Me permettrez-vous, Monsieur, de vous faire remarquer que la dernière phrase de votre article cache le sophisme qui sert de prétexte à tous les priviléges ?

Vous dites : « Si les manufactures américaines ne peuvent pas demeurer victorieuses sur leur propre marché, c’est qu’il y a en elles un germe incurable d’impuissance… »

Ce germe, c’est la cherté des capitaux et de la main-d’œuvre.

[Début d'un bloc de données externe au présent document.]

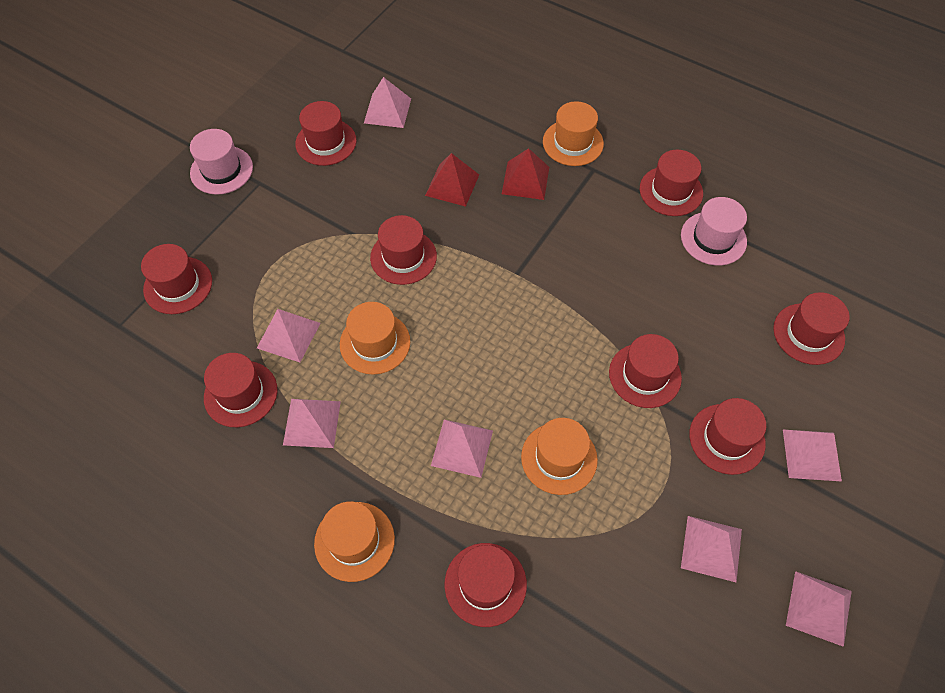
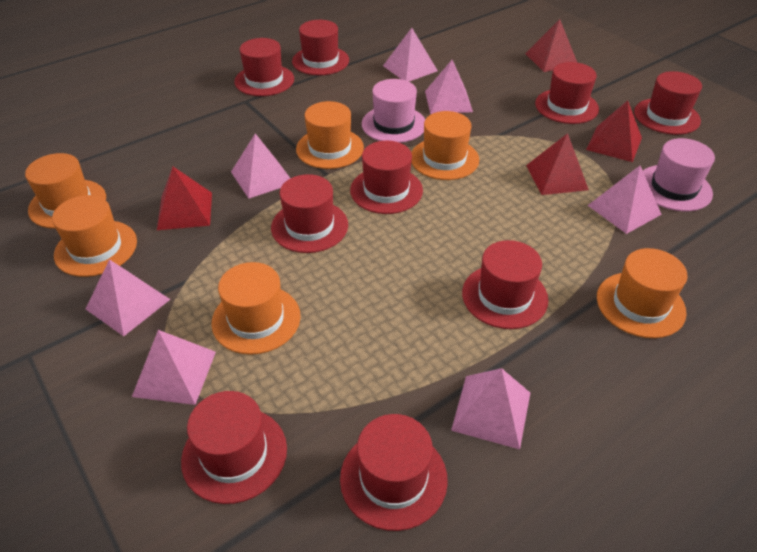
orange hat: [314,501,395,582] [340,302,410,375] [521,418,598,495] [543,101,604,166] = 4 -> [25,153,106,229] [52,195,137,277] [211,262,301,355] [296,101,364,169] [411,111,479,180] [597,248,688,338] = 6
red pyramid: [425,153,479,207] [502,148,549,200] = 2 -> [157,167,212,230] [525,19,577,72] [526,133,589,195] [586,100,642,162] = 4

En d’autres termes, les Américains ne sont impuissants à filer le coton que parce qu’ils gagnent plus à faire autre chose. Les plaindre à ce sujet, c’est comme si l’on disait à M. de Rothschild : « Il est vraiment fâcheux pour vous que votre état de banquier vous donne un million de rente ; cela vous met dans l’impuissance incurable de soutenir la concurrence avec les cordonniers, s’il vous prenait fantaisie de faire des souliers. »

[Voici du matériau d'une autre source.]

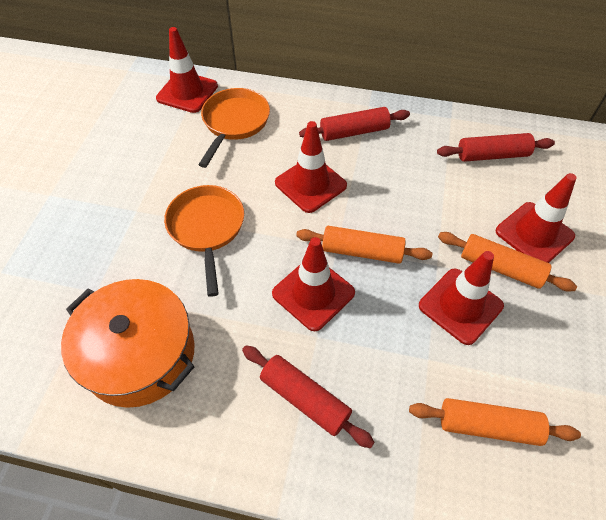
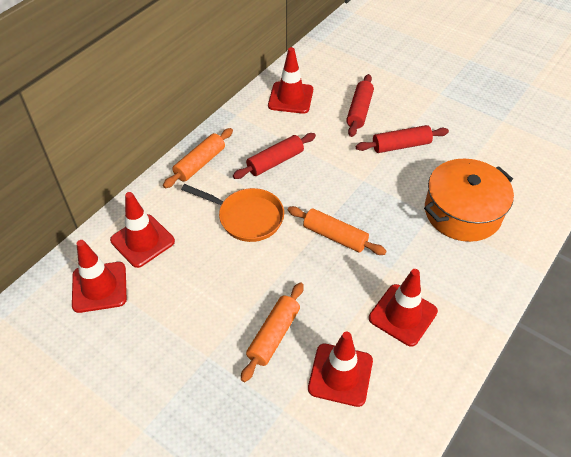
orange pan: [164,185,244,297] [198,88,270,168] = 2 -> [181,184,284,242] = 1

Si pourtant la loi s’en mêlait, je ne réponds pas qu’au moyen de certains priviléges, elle ne pût rendre le métier de cordonnier fort lucratif.

Agréez, etc.[5].

  1. Courrier français du 22 août 1846. (Note de l’édit.)
  2. Voir la déclaration de l’Association pour la liberté des échanges, t. II, p. 1 et 2.(Note de l’édit.)
  3. Voir t. VI, p. 415 et suiv.(Note de l’édit.)
  4. Courrier français du 2 septembre 1846.
  5. La protection s’est relevée, en Amérique, du coup que lui avait porté le tarif de 1846. Il n’y a pas lieu de s’en étonner. Ce n’est pas d’une mesure gouvernementale, c’est de l’opinion publique que dépend le sort définitif d’un système. Or l’opinion publique, aux États-Unis, n’en est pas encore arrivée à reconnaître ce qu’a d’inique et de malfaisant le système protecteur. Bastiat l’avait crue plus avancée.(Note de l’éd.)